The Legend of Karl, Part the First

I have tried to tell this story many times, in many different genres. Each time, be it essay, facebook post, or oral recitation, I have felt like the story was incomplete. It’s hard to capture an event in words, and especially an event that occurred only in the imaginations of 7 people sitting around a pingpong table playing the D&D 4e starter adventure entitled “Keep on the Shadowfell.”

October 9th, 2010:

A group of total novices to the game Dungeons & Dragons gather for the second time around an improvised table surface in Jesse’s attic. I have been elected to be the Dungeon Master, and have half-heartedly scanned the campaign that I’m supposed to be running. I thought that I got the gist of it, and that was all that seemed important to me. The characters started on a road and were ambushed by a group of Kobolds (short lizard-men). It was only our second time in combat, and it took quite a while to look up the rules that we didn’t know (to this day we’re still finding basic rules that we’ve been breaking for years, so we clearly didn’t do a very good job). The battle took a long time, and I believe we set the forest on fire, causing devastation to the local ecosystem and the nearby village’s economy.

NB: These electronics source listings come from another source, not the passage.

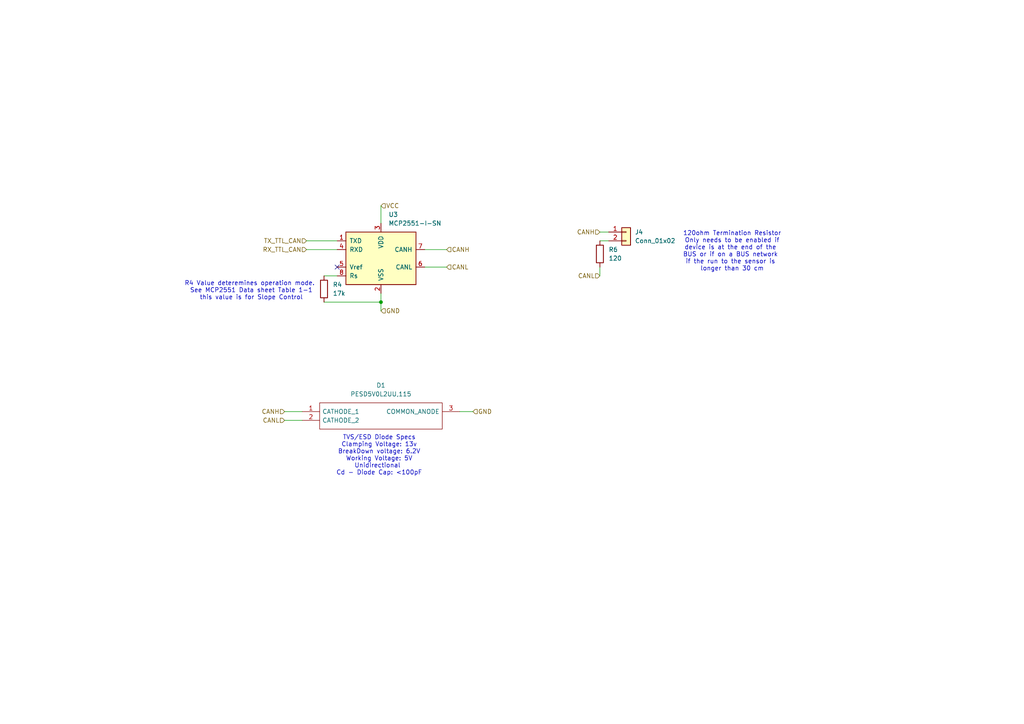
<source format=kicad_sch>
(kicad_sch
	(version 20250114)
	(generator "eeschema")
	(generator_version "9.0")
	(uuid "b9dd0b4f-264a-4cd0-99f4-83523fc1d49a")
	(paper "A4")
	
	(text "TVS/ESD Diode Specs\nClamping Voltage: 13v\nBreakDown voltage: 6.2V\nWorking Voltage: 5V\nUnidirectional \nCd - Diode Cap: <100pF"
		(exclude_from_sim no)
		(at 109.982 132.08 0)
		(effects
			(font
				(size 1.27 1.27)
			)
		)
		(uuid "4cde7775-7df6-47c4-a3d4-1566458af14e")
	)
	(text "R4 Value deteremines operation mode. \nSee MCP2551 Data sheet Table 1-1\nthis value is for Slope Control"
		(exclude_from_sim no)
		(at 72.898 84.328 0)
		(effects
			(font
				(size 1.27 1.27)
			)
		)
		(uuid "61650bcf-ed90-4d06-96e2-70cd86039169")
	)
	(text "120ohm Termination Resistor\nOnly needs to be enabled if\ndevice is at the end of the \nBUS or if on a BUS network \nif the run to the sensor is \nlonger than 30 cm"
		(exclude_from_sim no)
		(at 212.344 72.898 0)
		(effects
			(font
				(size 1.27 1.27)
			)
		)
		(uuid "a975c816-fcd1-4696-8336-809184d8960c")
	)
	(junction
		(at 110.49 87.63)
		(diameter 0)
		(color 0 0 0 0)
		(uuid "218951ea-ab87-49eb-bcef-ac56fe266926")
	)
	(no_connect
		(at 97.79 77.47)
		(uuid "d139f73a-c756-4ccc-9ceb-fc87174860b6")
	)
	(wire
		(pts
			(xy 82.55 119.38) (xy 87.63 119.38)
		)
		(stroke
			(width 0)
			(type default)
		)
		(uuid "092a7eeb-e9ff-4e84-ba53-edaa6d60cc83")
	)
	(wire
		(pts
			(xy 88.9 72.39) (xy 97.79 72.39)
		)
		(stroke
			(width 0)
			(type default)
		)
		(uuid "2386fe63-cacf-4699-bf57-f7e04e840e67")
	)
	(wire
		(pts
			(xy 110.49 87.63) (xy 110.49 90.17)
		)
		(stroke
			(width 0)
			(type default)
		)
		(uuid "391ca434-2719-49d0-8b4d-b0be6b40ae69")
	)
	(wire
		(pts
			(xy 110.49 59.69) (xy 110.49 64.77)
		)
		(stroke
			(width 0)
			(type default)
		)
		(uuid "3f38327b-ffaf-4ed2-93f4-7fa61f5eca62")
	)
	(wire
		(pts
			(xy 173.99 67.31) (xy 176.53 67.31)
		)
		(stroke
			(width 0)
			(type default)
		)
		(uuid "44fd7c42-b272-4b6e-9b9c-6ff322d2bde1")
	)
	(wire
		(pts
			(xy 173.99 69.85) (xy 176.53 69.85)
		)
		(stroke
			(width 0)
			(type default)
		)
		(uuid "5b804f98-d38f-4f9b-83fd-e53280741732")
	)
	(wire
		(pts
			(xy 93.98 80.01) (xy 97.79 80.01)
		)
		(stroke
			(width 0)
			(type default)
		)
		(uuid "67650213-0866-4251-94e1-6e7e692e0d0e")
	)
	(wire
		(pts
			(xy 82.55 121.92) (xy 87.63 121.92)
		)
		(stroke
			(width 0)
			(type default)
		)
		(uuid "6d2abf2f-dd07-4ac9-8acd-c5124c56e6eb")
	)
	(wire
		(pts
			(xy 173.99 77.47) (xy 173.99 80.01)
		)
		(stroke
			(width 0)
			(type default)
		)
		(uuid "8b985215-b524-4dc7-be4e-1624e16d124e")
	)
	(wire
		(pts
			(xy 93.98 87.63) (xy 110.49 87.63)
		)
		(stroke
			(width 0)
			(type default)
		)
		(uuid "8db5b86d-2275-45a6-bd8c-b9d726540195")
	)
	(wire
		(pts
			(xy 88.9 69.85) (xy 97.79 69.85)
		)
		(stroke
			(width 0)
			(type default)
		)
		(uuid "a3c63924-c840-494b-a766-dcc52cfcbf8e")
	)
	(wire
		(pts
			(xy 133.35 119.38) (xy 137.16 119.38)
		)
		(stroke
			(width 0)
			(type default)
		)
		(uuid "aa06ae39-d051-4bfc-a58d-f0b2f50169a4")
	)
	(wire
		(pts
			(xy 123.19 72.39) (xy 129.54 72.39)
		)
		(stroke
			(width 0)
			(type default)
		)
		(uuid "bb5a2758-7e82-47f9-b820-4e68e941aa60")
	)
	(wire
		(pts
			(xy 110.49 85.09) (xy 110.49 87.63)
		)
		(stroke
			(width 0)
			(type default)
		)
		(uuid "ea6250d2-5ca2-49f9-a829-579c7e95f8f5")
	)
	(wire
		(pts
			(xy 123.19 77.47) (xy 129.54 77.47)
		)
		(stroke
			(width 0)
			(type default)
		)
		(uuid "eeb51d6f-2538-429e-9a30-fe7d652cba28")
	)
	(hierarchical_label "GND"
		(shape input)
		(at 137.16 119.38 0)
		(effects
			(font
				(size 1.27 1.27)
			)
			(justify left)
		)
		(uuid "092698e0-a3a5-4100-a7d9-d7917428df79")
	)
	(hierarchical_label "CANL"
		(shape input)
		(at 129.54 77.47 0)
		(effects
			(font
				(size 1.27 1.27)
			)
			(justify left)
		)
		(uuid "1333ed63-22e3-48ac-808d-8e701d883ae1")
	)
	(hierarchical_label "CANL"
		(shape input)
		(at 82.55 121.92 180)
		(effects
			(font
				(size 1.27 1.27)
			)
			(justify right)
		)
		(uuid "2dd8c3bc-b906-4101-911a-328928a776df")
	)
	(hierarchical_label "CANL"
		(shape input)
		(at 173.99 80.01 180)
		(effects
			(font
				(size 1.27 1.27)
			)
			(justify right)
		)
		(uuid "42f6821c-9e70-41e6-aa5d-5740db67a3dc")
	)
	(hierarchical_label "RX_TTL_CAN"
		(shape input)
		(at 88.9 72.39 180)
		(effects
			(font
				(size 1.27 1.27)
			)
			(justify right)
		)
		(uuid "530ead20-b5cf-4a72-af1f-79be4e71c3de")
	)
	(hierarchical_label "CANH"
		(shape input)
		(at 173.99 67.31 180)
		(effects
			(font
				(size 1.27 1.27)
			)
			(justify right)
		)
		(uuid "849e596c-d6c3-4009-9adf-c8444a858406")
	)
	(hierarchical_label "VCC"
		(shape input)
		(at 110.49 59.69 0)
		(effects
			(font
				(size 1.27 1.27)
			)
			(justify left)
		)
		(uuid "90780964-89ae-458d-b08a-ebab6e4cf3eb")
	)
	(hierarchical_label "CANH"
		(shape input)
		(at 82.55 119.38 180)
		(effects
			(font
				(size 1.27 1.27)
			)
			(justify right)
		)
		(uuid "a51e5aea-a6aa-4662-adc0-9809516da309")
	)
	(hierarchical_label "TX_TTL_CAN"
		(shape input)
		(at 88.9 69.85 180)
		(effects
			(font
				(size 1.27 1.27)
			)
			(justify right)
		)
		(uuid "ab259c8b-64bc-4e56-8519-5197f4d5f621")
	)
	(hierarchical_label "CANH"
		(shape input)
		(at 129.54 72.39 0)
		(effects
			(font
				(size 1.27 1.27)
			)
			(justify left)
		)
		(uuid "e7938c0f-8dc5-4c90-9962-db9160803d95")
	)
	(hierarchical_label "GND"
		(shape input)
		(at 110.49 90.17 0)
		(effects
			(font
				(size 1.27 1.27)
			)
			(justify left)
		)
		(uuid "f6d33be0-849a-49fd-a272-148867475e87")
	)
	(symbol
		(lib_id "SamacSys_Parts:PESD5V0L2UU,115")
		(at 87.63 119.38 0)
		(unit 1)
		(exclude_from_sim no)
		(in_bom yes)
		(on_board yes)
		(dnp no)
		(fields_autoplaced yes)
		(uuid "11141c49-da57-4750-ae58-e6f391ebf815")
		(property "Reference" "D9"
			(at 110.49 111.76 0)
			(effects
				(font
					(size 1.27 1.27)
				)
			)
		)
		(property "Value" "PESD5V0L2UU,115"
			(at 110.49 114.3 0)
			(effects
				(font
					(size 1.27 1.27)
				)
			)
		)
		(property "Footprint" "SamacSys_Parts:SOT65P210X110-3N"
			(at 129.54 116.84 0)
			(effects
				(font
					(size 1.27 1.27)
				)
				(justify left)
				(hide yes)
			)
		)
		(property "Datasheet" ""
			(at 129.54 119.38 0)
			(effects
				(font
					(size 1.27 1.27)
				)
				(justify left)
				(hide yes)
			)
		)
		(property "Description" "Nexperia PESD5V0L2UU,115, Dual-Element Uni-Directional ESD Protection Diode, 70W, 3-Pin SOT-323"
			(at 129.54 121.92 0)
			(effects
				(font
					(size 1.27 1.27)
				)
				(justify left)
				(hide yes)
			)
		)
		(property "Height" "1.1"
			(at 129.54 124.46 0)
			(effects
				(font
					(size 1.27 1.27)
				)
				(justify left)
				(hide yes)
			)
		)
		(property "Mouser Part Number" "771-PESD5V0L2UU115"
			(at 129.54 127 0)
			(effects
				(font
					(size 1.27 1.27)
				)
				(justify left)
				(hide yes)
			)
		)
		(property "Mouser Price/Stock" "https://www.mouser.co.uk/ProductDetail/Nexperia/PESD5V0L2UU115?qs=LMSg3oBIm%2FgBNgVxLPicXA%3D%3D"
			(at 129.54 129.54 0)
			(effects
				(font
					(size 1.27 1.27)
				)
				(justify left)
				(hide yes)
			)
		)
		(property "Manufacturer_Name" "Nexperia"
			(at 129.54 132.08 0)
			(effects
				(font
					(size 1.27 1.27)
				)
				(justify left)
				(hide yes)
			)
		)
		(property "Manufacturer_Part_Number" "PESD5V0L2UU,115"
			(at 129.54 134.62 0)
			(effects
				(font
					(size 1.27 1.27)
				)
				(justify left)
				(hide yes)
			)
		)
		(pin "1"
			(uuid "07a3cb00-e92f-4dce-a73c-d88e8335261a")
		)
		(pin "2"
			(uuid "f2d9a6fd-beaf-491b-b4a3-4b7e7ee43a79")
		)
		(pin "3"
			(uuid "2a42a279-0c9f-43b9-a8a7-f67c338d0870")
		)
		(instances
			(project "Automotive Monitoring System CANBus Sensor"
				(path "/1c8b441e-37da-469b-a62d-a2093a833f7a/5df34325-0121-481e-982d-7498a0311385"
					(reference "D1")
					(unit 1)
				)
			)
			(project "BasicBitch328pThingy"
				(path "/76196dfb-f920-48e5-a1dc-ea507c9de24d/deeba2f6-412a-4b9b-bc53-7831ea867fa1"
					(reference "D9")
					(unit 1)
				)
			)
		)
	)
	(symbol
		(lib_id "Connector_Generic:Conn_01x02")
		(at 181.61 67.31 0)
		(unit 1)
		(exclude_from_sim no)
		(in_bom yes)
		(on_board yes)
		(dnp no)
		(fields_autoplaced yes)
		(uuid "298c8c7f-2ff8-4421-88b7-7c58ed658de9")
		(property "Reference" "J2"
			(at 184.15 67.3099 0)
			(effects
				(font
					(size 1.27 1.27)
				)
				(justify left)
			)
		)
		(property "Value" "Conn_01x02"
			(at 184.15 69.8499 0)
			(effects
				(font
					(size 1.27 1.27)
				)
				(justify left)
			)
		)
		(property "Footprint" "Connector_PinHeader_2.54mm:PinHeader_1x02_P2.54mm_Vertical"
			(at 181.61 67.31 0)
			(effects
				(font
					(size 1.27 1.27)
				)
				(hide yes)
			)
		)
		(property "Datasheet" "~"
			(at 181.61 67.31 0)
			(effects
				(font
					(size 1.27 1.27)
				)
				(hide yes)
			)
		)
		(property "Description" "Generic connector, single row, 01x02, script generated (kicad-library-utils/schlib/autogen/connector/)"
			(at 181.61 67.31 0)
			(effects
				(font
					(size 1.27 1.27)
				)
				(hide yes)
			)
		)
		(pin "1"
			(uuid "55511dae-740b-43c7-adab-e7d3b52a75c8")
		)
		(pin "2"
			(uuid "f2334a31-8dd0-4d92-8db2-967f285ceede")
		)
		(instances
			(project "Automotive Monitoring System CANBus Sensor"
				(path "/1c8b441e-37da-469b-a62d-a2093a833f7a/5df34325-0121-481e-982d-7498a0311385"
					(reference "J4")
					(unit 1)
				)
			)
			(project "BasicBitch328pThingy"
				(path "/76196dfb-f920-48e5-a1dc-ea507c9de24d/deeba2f6-412a-4b9b-bc53-7831ea867fa1"
					(reference "J2")
					(unit 1)
				)
			)
		)
	)
	(symbol
		(lib_id "Interface_CAN_LIN:MCP2551-I-SN")
		(at 110.49 74.93 0)
		(unit 1)
		(exclude_from_sim no)
		(in_bom yes)
		(on_board yes)
		(dnp no)
		(fields_autoplaced yes)
		(uuid "5bf76aa3-8dd2-4e38-ad35-2422d686c5d9")
		(property "Reference" "U7"
			(at 112.6841 62.23 0)
			(effects
				(font
					(size 1.27 1.27)
				)
				(justify left)
			)
		)
		(property "Value" "MCP2551-I-SN"
			(at 112.6841 64.77 0)
			(effects
				(font
					(size 1.27 1.27)
				)
				(justify left)
			)
		)
		(property "Footprint" "Package_SO:SOIC-8_3.9x4.9mm_P1.27mm"
			(at 110.49 87.63 0)
			(effects
				(font
					(size 1.27 1.27)
					(italic yes)
				)
				(hide yes)
			)
		)
		(property "Datasheet" "http://ww1.microchip.com/downloads/en/devicedoc/21667d.pdf"
			(at 110.49 74.93 0)
			(effects
				(font
					(size 1.27 1.27)
				)
				(hide yes)
			)
		)
		(property "Description" "High-Speed CAN Transceiver, 1Mbps, 5V supply, SOIC-8"
			(at 110.49 74.93 0)
			(effects
				(font
					(size 1.27 1.27)
				)
				(hide yes)
			)
		)
		(pin "4"
			(uuid "a10ffaa2-9e83-42ec-88b2-f7e84485cd60")
		)
		(pin "8"
			(uuid "da9d3d8f-b9c3-4184-87b7-525cef1904ab")
		)
		(pin "2"
			(uuid "4bcaaca3-1483-45ca-98a7-489107300adf")
		)
		(pin "5"
			(uuid "fffa7f59-68ff-4cbb-87f8-dd78af7dd47d")
		)
		(pin "1"
			(uuid "a3d4aa41-d2a6-41d0-9b82-a09f91c89a6e")
		)
		(pin "6"
			(uuid "ea5f25c4-d8f9-4ca1-b819-75d6a15e2413")
		)
		(pin "7"
			(uuid "d64962c0-de6a-41e4-b9b7-d8a9f2c6f0a6")
		)
		(pin "3"
			(uuid "0614ac2f-b9fb-44e1-9f11-be002ad81a64")
		)
		(instances
			(project "Automotive Monitoring System CANBus Sensor"
				(path "/1c8b441e-37da-469b-a62d-a2093a833f7a/5df34325-0121-481e-982d-7498a0311385"
					(reference "U3")
					(unit 1)
				)
			)
			(project "BasicBitch328pThingy"
				(path "/76196dfb-f920-48e5-a1dc-ea507c9de24d/deeba2f6-412a-4b9b-bc53-7831ea867fa1"
					(reference "U7")
					(unit 1)
				)
			)
		)
	)
	(symbol
		(lib_id "Device:R")
		(at 173.99 73.66 0)
		(unit 1)
		(exclude_from_sim no)
		(in_bom yes)
		(on_board yes)
		(dnp no)
		(fields_autoplaced yes)
		(uuid "a5859047-804c-4985-b093-58bb67c95edc")
		(property "Reference" "R28"
			(at 176.53 72.3899 0)
			(effects
				(font
					(size 1.27 1.27)
				)
				(justify left)
			)
		)
		(property "Value" "120"
			(at 176.53 74.9299 0)
			(effects
				(font
					(size 1.27 1.27)
				)
				(justify left)
			)
		)
		(property "Footprint" "Resistor_SMD:R_1206_3216Metric_Pad1.30x1.75mm_HandSolder"
			(at 172.212 73.66 90)
			(effects
				(font
					(size 1.27 1.27)
				)
				(hide yes)
			)
		)
		(property "Datasheet" "~"
			(at 173.99 73.66 0)
			(effects
				(font
					(size 1.27 1.27)
				)
				(hide yes)
			)
		)
		(property "Description" "Resistor"
			(at 173.99 73.66 0)
			(effects
				(font
					(size 1.27 1.27)
				)
				(hide yes)
			)
		)
		(pin "2"
			(uuid "04c71e29-b3d8-438c-b6e4-186d74508a13")
		)
		(pin "1"
			(uuid "4961dbbc-d18e-4855-9e6f-ee5d87eb7f27")
		)
		(instances
			(project "Automotive Monitoring System CANBus Sensor"
				(path "/1c8b441e-37da-469b-a62d-a2093a833f7a/5df34325-0121-481e-982d-7498a0311385"
					(reference "R6")
					(unit 1)
				)
			)
			(project "BasicBitch328pThingy"
				(path "/76196dfb-f920-48e5-a1dc-ea507c9de24d/deeba2f6-412a-4b9b-bc53-7831ea867fa1"
					(reference "R28")
					(unit 1)
				)
			)
		)
	)
	(symbol
		(lib_id "Device:R")
		(at 93.98 83.82 0)
		(unit 1)
		(exclude_from_sim no)
		(in_bom yes)
		(on_board yes)
		(dnp no)
		(fields_autoplaced yes)
		(uuid "cf846631-8ce2-47e6-92c1-ce2c0752bc47")
		(property "Reference" "R27"
			(at 96.52 82.5499 0)
			(effects
				(font
					(size 1.27 1.27)
				)
				(justify left)
			)
		)
		(property "Value" "17k"
			(at 96.52 85.0899 0)
			(effects
				(font
					(size 1.27 1.27)
				)
				(justify left)
			)
		)
		(property "Footprint" "Resistor_SMD:R_1206_3216Metric_Pad1.30x1.75mm_HandSolder"
			(at 92.202 83.82 90)
			(effects
				(font
					(size 1.27 1.27)
				)
				(hide yes)
			)
		)
		(property "Datasheet" "~"
			(at 93.98 83.82 0)
			(effects
				(font
					(size 1.27 1.27)
				)
				(hide yes)
			)
		)
		(property "Description" "Resistor"
			(at 93.98 83.82 0)
			(effects
				(font
					(size 1.27 1.27)
				)
				(hide yes)
			)
		)
		(pin "2"
			(uuid "4df32d66-6f9f-45a0-bba9-656b66e2500e")
		)
		(pin "1"
			(uuid "2caa6737-d9bd-45f9-a77d-0b740cd14644")
		)
		(instances
			(project "Automotive Monitoring System CANBus Sensor"
				(path "/1c8b441e-37da-469b-a62d-a2093a833f7a/5df34325-0121-481e-982d-7498a0311385"
					(reference "R4")
					(unit 1)
				)
			)
			(project "BasicBitch328pThingy"
				(path "/76196dfb-f920-48e5-a1dc-ea507c9de24d/deeba2f6-412a-4b9b-bc53-7831ea867fa1"
					(reference "R27")
					(unit 1)
				)
			)
		)
	)
)

</source>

After the fight the party went to the local town, made their first shoddy attempts at role-playing their characters (to be fair, none of us really got good at this for a few months), and bought some items. They then resolved to track down the Kobolds to their home to discover why the ambush  had been set in the first place.

The Kobolds operated out of a cave, with a spring flowing from its center into a wide stream through the woods. When the arrived outside of the cave a number of Kobolds were stationed without as guards. Notably, a Kobold wielding a short sword and a shield with the emblem of a dragon’s head on it stood within a circle of glowing blue runes to one side. Statistically this Kobold was a normal Kobold Dragonshield, a level 3 enemy, but because he was the only one of his kind and because he stood within the circle of runes the party attributed special significance to him. (The runes simply gave anyone standing inside of them some trivial combat bonus.)  The battle was hard-fought, especially because one of the party was knocked unconscious and very nearly dragged away, but eventually the party triumphed over both the Kobolds outside of and within the cave. Within the cave they fought a Goblin named Irontooth, the leader of the Kobolds and the true reason that the party was ambushed. They got what information that they could off of Irontooth’s dead corpse, and then returned to the one prisoner that they had taken: the Kobold Dragonshield from outside of the cave.

They tied him up and began to question him. Jesse’s character, an elven ranger name Quarion, took the lead role in this inquisition.

“What is your name, Kobold?”

At this point I realized that I didn’t have a name from him. Desperate, I used word association: Kobold… starts with k… KARL!

They laughed for a solid three minutes when they discovered that their reptilian prisoner had such an ordinary name. When then finally settled down, the real interrogation began. Quarion drilled their prisoner for information about Irontooth’s master, but Karl legitimately did not know anything. At this time though I was unaware of how Kobolds are typically role-played as sneaky, timid, cowardly creatures, and I made Karl stubborn and defiant. Rather than admitting his ignorance, he refused to answer, prompting Quarion to perform the most gruesome torture that I have ever heard described.

Quarion slit the webbing between Karl’s fingers and toes with an arrow, and poured salt into the wounds so that they burned. He lit rope from his backback on fire and shoved it into Karl’s eyes, scarring his vision. He cut off Karl’s ears (at the time we didn’t realize that Kobolds’s ears are basically holes in their heads anyway), and finally he amputated Karl’s left pinkie finger, also salting that wound.

At this point I’d sat through enough gruesome torture. I felt that the world we were playing in couldn’t allow this to continue and still be considered a remotely just world. On the spot, knowing practically nothing about Kobolds, I invented that thousands of years ago Kobolds were the ruling force of a mighty empire, and empire whose power was founded upon formidable magic. While their power broke and they eventually fell to their current status of pathetic rabble, each Kobold carries within himself the potential to tap into that legacy and awake the ancient arcane might of their race. The sheer trauma of Karl’s torment caused just such an awakening, the first of its kind in thousands of years.

The ropes binding Karl ignited and disintegrated. With blinding green light shining out of his eyes he struck at Quarion with his good hand, clawing him across the chest through the leather armor that protected the ranger. His wound left three parallel claw marks, and a curse. When Quarion was healed of his wounds the three scars still burned green, filling him with debilitating pain whenever he smelled blood so that he could never torture a living being again.

As Quarion reeled from this blow, Karl leapt into the stream and disappeared.

The party didn’t hear from him again for a long time, but nobody laughed at the name “Karl the Kobold” anymore, especially when Quarion collapsed to the ground at the scent of his own blood.